Nor will Rushdie find much solace from his literary companions; his books are reviewed usually by those who pinch their noses tightly and can just about manage to concede that he writes quite well, all things considered, before shovelling on layer after layer of caveats. More often still there is a reference to the fact that he got hitched to some pouty Asian babe many years younger than himself and has the sort of celebrity lifestyle which sits uneasily with the mantle of intellectual. And there’s a literary jealousy, too — not just at Rushdie’s Booker Prize award, but, perversely, at the fact that he has achieved a sort of literary immortality not because his body of work has been favourably appraised by the critics 80 years after his death, but because he’s got it all now, as a result of the business with the Ayatollah.
Like most haggard and tired former commies, I have little time for the honours system; it’s an infantile, reflexive thing on my part, I suppose.
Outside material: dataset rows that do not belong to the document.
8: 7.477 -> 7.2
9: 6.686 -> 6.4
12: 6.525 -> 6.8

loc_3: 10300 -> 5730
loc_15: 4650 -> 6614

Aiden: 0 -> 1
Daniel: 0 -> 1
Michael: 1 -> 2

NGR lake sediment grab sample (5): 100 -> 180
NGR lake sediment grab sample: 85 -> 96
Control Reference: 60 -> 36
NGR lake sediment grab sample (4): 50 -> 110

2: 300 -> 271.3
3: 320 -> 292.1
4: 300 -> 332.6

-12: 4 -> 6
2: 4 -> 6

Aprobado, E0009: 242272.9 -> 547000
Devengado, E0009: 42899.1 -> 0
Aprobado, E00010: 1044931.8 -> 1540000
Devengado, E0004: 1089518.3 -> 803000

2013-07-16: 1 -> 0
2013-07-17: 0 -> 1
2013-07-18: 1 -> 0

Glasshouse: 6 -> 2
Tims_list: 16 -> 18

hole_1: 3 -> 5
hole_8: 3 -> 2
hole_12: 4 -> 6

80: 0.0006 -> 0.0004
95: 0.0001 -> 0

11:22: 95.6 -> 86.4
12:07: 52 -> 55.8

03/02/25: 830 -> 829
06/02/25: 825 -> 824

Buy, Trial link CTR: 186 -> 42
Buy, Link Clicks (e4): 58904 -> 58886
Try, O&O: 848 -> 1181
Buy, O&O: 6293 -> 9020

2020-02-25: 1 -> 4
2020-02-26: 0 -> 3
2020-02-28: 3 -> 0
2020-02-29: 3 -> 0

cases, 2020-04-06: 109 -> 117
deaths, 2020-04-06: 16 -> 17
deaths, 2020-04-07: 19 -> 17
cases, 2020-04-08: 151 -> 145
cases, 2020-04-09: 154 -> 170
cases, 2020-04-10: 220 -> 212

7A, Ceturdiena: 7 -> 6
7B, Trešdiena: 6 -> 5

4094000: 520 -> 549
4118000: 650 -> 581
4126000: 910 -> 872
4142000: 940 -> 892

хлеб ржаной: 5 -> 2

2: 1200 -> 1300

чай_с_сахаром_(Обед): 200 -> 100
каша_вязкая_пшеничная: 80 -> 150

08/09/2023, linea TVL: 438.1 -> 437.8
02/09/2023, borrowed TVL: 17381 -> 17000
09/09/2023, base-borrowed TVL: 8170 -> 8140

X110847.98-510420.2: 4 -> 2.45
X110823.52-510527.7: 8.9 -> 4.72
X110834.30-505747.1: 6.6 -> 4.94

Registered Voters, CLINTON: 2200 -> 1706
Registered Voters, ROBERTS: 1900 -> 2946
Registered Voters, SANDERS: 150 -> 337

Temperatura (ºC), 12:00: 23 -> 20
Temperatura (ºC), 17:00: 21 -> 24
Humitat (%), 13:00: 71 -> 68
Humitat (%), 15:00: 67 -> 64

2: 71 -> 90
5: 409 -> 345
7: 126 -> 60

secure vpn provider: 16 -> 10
Certainly I will be the first to show up with my bucket of ordure when some tenth-rate, brain-dead pop star or footballer or soap actor has a medal pinned on him out of the government’s desire to kowtow to public sensibilities. But if we are to have the honours, I find it difficult to think of anyone more deserving of a knighthood than Sir Salman Rushdie. While the rest of us were still worrying about the Cold War, Rushdie was warning us about the war yet to come. He addressed the Islamic revolution with sophistication, philosophical elegance and great literary inventiveness. And he did so with enormous courage and candour. He is perhaps Britain’s only writer who has successfully examined the soul of Islam and, in so doing, examined the soul of the West too. Despite the misery of his peripatetic incarceration he has produced at least five first-class novels or collections of stories (which is four more than Will Self has managed — and I’m being kind). He has witnessed the most wretched of little political weasels, the likes of Keith Vaz, marching through the streets at the head of a throng of howling Muslim maniacs, demanding his book be burned.
He will have known that the award of a knighthood would cause trouble, that it is not the sort of thing which will play very well in the dusty madrassas of the Islamic world and that, in all probability, his life will be made a still greater misery as a result. But he is probably also aware that being so rewarded is a clear, public statement that is every bit as important as the publication of his excellent, if somewhat contentious, novel The Satanic Verses. An award for which, for once, I’d be proud to associate myself. I can’t remember saying that about an honours list before. It is often said that Rushdie regards himself rather highly; well, no higher than you deserve, Sir Salman.